Vietnam or Thailand ? Vote for the TOP Country of the Week !
Bijgewerkt: 13 mei 2025
Als ze erover uitgepraat was, had ze de schijnbare rustigheid van iemand die meent, al is hij 't nooit zeker, dat men hem niets meer verwijten kan. De oude heer Peter en zijne vrouw kwamen arm aan arm binnen. Ze waren allebei klein, Donaat mager en gebogen, Cordule lijvig en thoopegezakt.
Dan een stil gejubel daarbinnen, een blijde sprong van 't bloed, een teug van licht in het hoofd. Hij is 't! Hij is 't! De deur vliegt open en ja, ja, hij is 't; hij is 't waarlijk! .... Na een breeden vloed van liefde, konnen Donaat en Cordule hem aankijken. Ze deden het geheimzinnig, een sluw onderzoek aanleggend, traagzaam en zeker.
En hij was zeer trotsch op Sabine. Cordule knikkebolde maar, en ze moest zelf de druiven in een frisch water doopen eer ze toestond dat Simon ze opnam. De avond ook was lief en gezellig. Simon was even vroolijk, lachte en praatte zonder ophouden. De oudjes werden moe van zaligheid. Eens, na een ongewoon oogenblik van stilte, vroeg Donaat.
Eene hevige aandoening schoot als een schicht door de kamer. Donaat liet zijne sigaar vallen, vatte onwillekeurig de sporten van zijn zetel. Cordule zakte. Thoop en traag slierde een strenge borduurzijde, haperend over hare wollen rokken, op den grond. Uit zijn donkeren hoek had het hooge kasthorloge zijn schedel doen kraken en smeet nu, regelmatig, twaalf klare tongslagen uit. Twaalf!
Zij dachten niet daaraan en zij wisten niet dat Simon er aan kon denken. Ze hadden een zoeten, geleidelijken ouderdom. Dan, plots, was dat ongeluk gekomen de zoon van tusschen hen weggerukt! 't Zou een slag zijn zonder genade. Donaat kromde lager naar den grond en Cordule zonk dieper ineen. Ze begrepen niet de beteekenis van wat men een politieke misdaad noemde.
En hij had een groote gedachte, die woelde in zijn hoofd, dat alle kleine gedachtjes wegdrong, gelijk een dwingeland. Cordule, niet verre van hem, borduurde. Hare korte handjes betastten en overstreelden het luie borduurwerk. De naald was zonder draad.
Hij blikte zijwaarts naar Cordule, die rood stond en sprakeloos. Hij blikte naar de rolling van tranen die éen vóor éen over hare wangen wippelden, en naar de hoop die onder de tranen scheen. Hij knikte toen, zwijgend, kuchend, hevig bewogen. Ik ben zeer gelukkig, zei Francine nauwelijks hoorbaar, zeer gelukkig .... dat ik u dit geluk brengen kan.

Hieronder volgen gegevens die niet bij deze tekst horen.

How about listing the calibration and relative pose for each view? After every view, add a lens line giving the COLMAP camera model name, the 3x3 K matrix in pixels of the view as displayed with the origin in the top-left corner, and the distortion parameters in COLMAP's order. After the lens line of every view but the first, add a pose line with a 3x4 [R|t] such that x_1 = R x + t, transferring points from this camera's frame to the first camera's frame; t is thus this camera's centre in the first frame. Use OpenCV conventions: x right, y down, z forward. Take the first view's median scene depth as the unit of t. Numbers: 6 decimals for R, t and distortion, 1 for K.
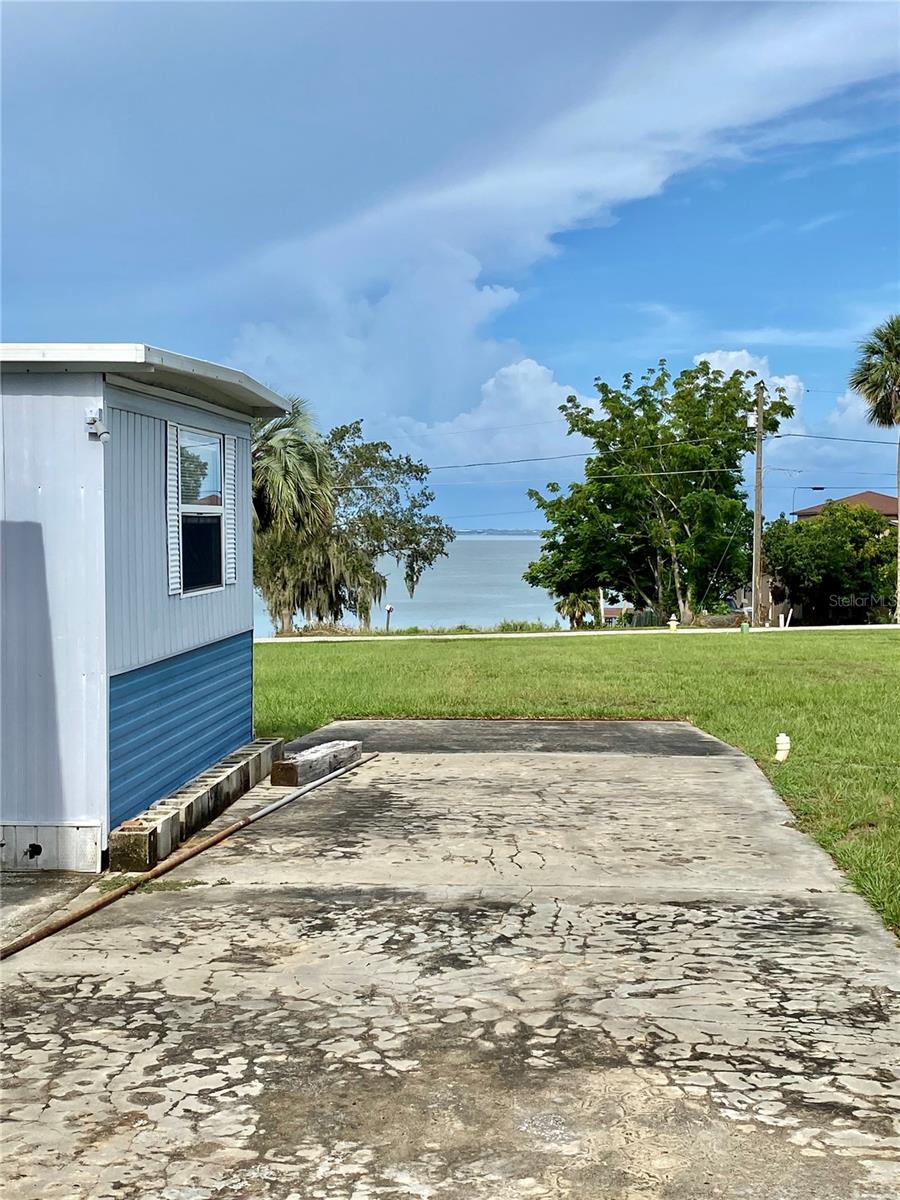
lens RADIAL K [[1646.5, 0, 450.9], [0, 1646.5, 602.1], [0, 0, 1]] dist [0.070626, 0.000000]
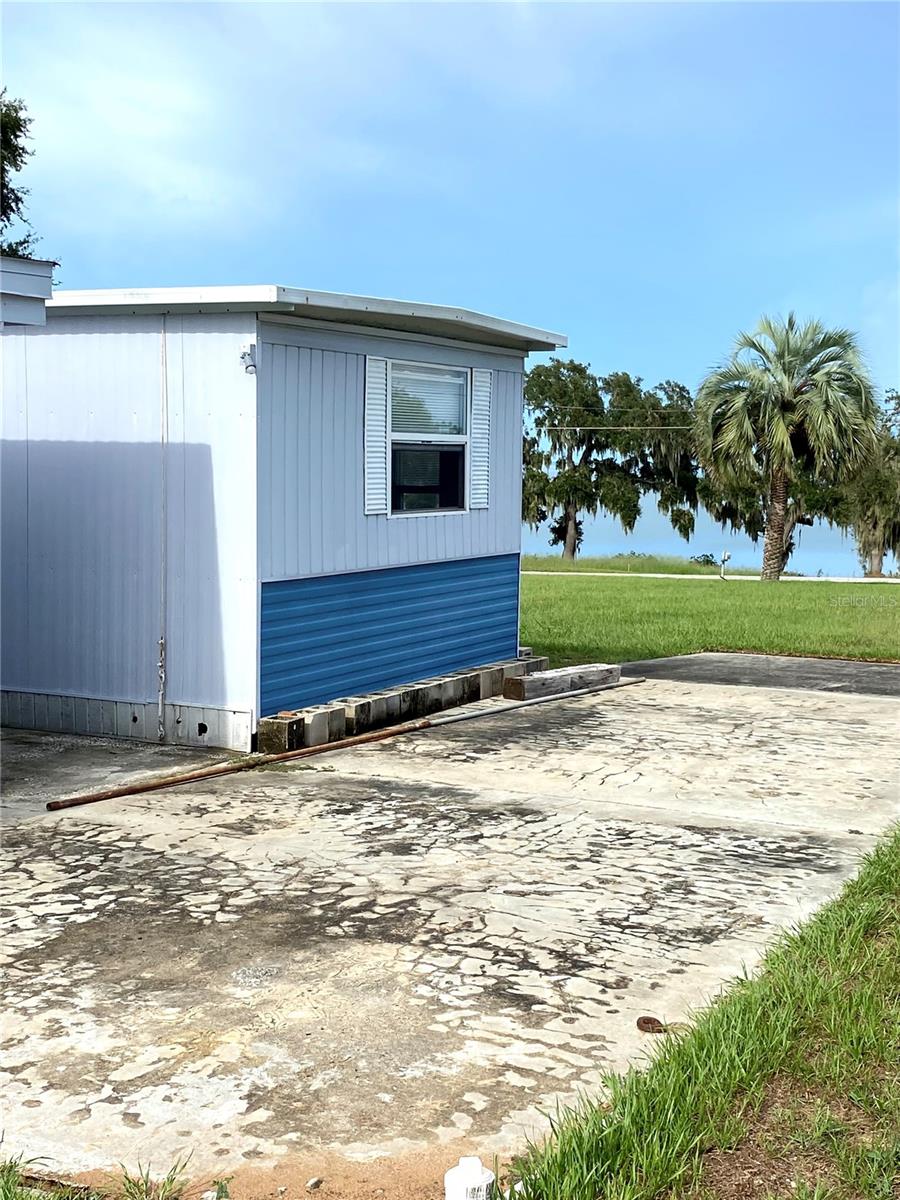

Cordule huiverde, vond ineens eene groote kracht en gebood streng: Sabine! Sabine! Sabine zweeg, kwam het vuur in den haard oppoken en maakte daarbij een toornig lawaai. Dan begon ze binnensmonds te mompelen, drilde ongedurig van 't eene meubel naar 't ander de kamer rond, verroerde 't een en ander redeloos en, wegloopend, trok tamelijk hard de deur dicht op hare hielen.
Iedermaal huiverde ze na een tijdje, keek, als iemand die men op kwade inzichten betrapt, schielijk om naar den ouden Peter, zag, in een groote liefde, hoe de oude Peter zelf daar bezig zat. Vader, zei ze stil, zou-je geen kopje koffie .... ? Hij glimlachte dwaas, sprak niet, schudde zijn hoofd. Dan stond Cordule recht en nam een fosfoordoosje.
Ze waren tamelijk gegoed, leefden stil, vergaarden, op 't einde van elk jaar, het spaarpotje van den man en het spaarpotje van de gade, want Donaat bestierde zijne renten met geslepen vooruitzicht en Cordule regelde hare keuken met huishoudelijke zuinigheid. 't Zou al geld zijn voor hun zoon. Ze waren gelukkig.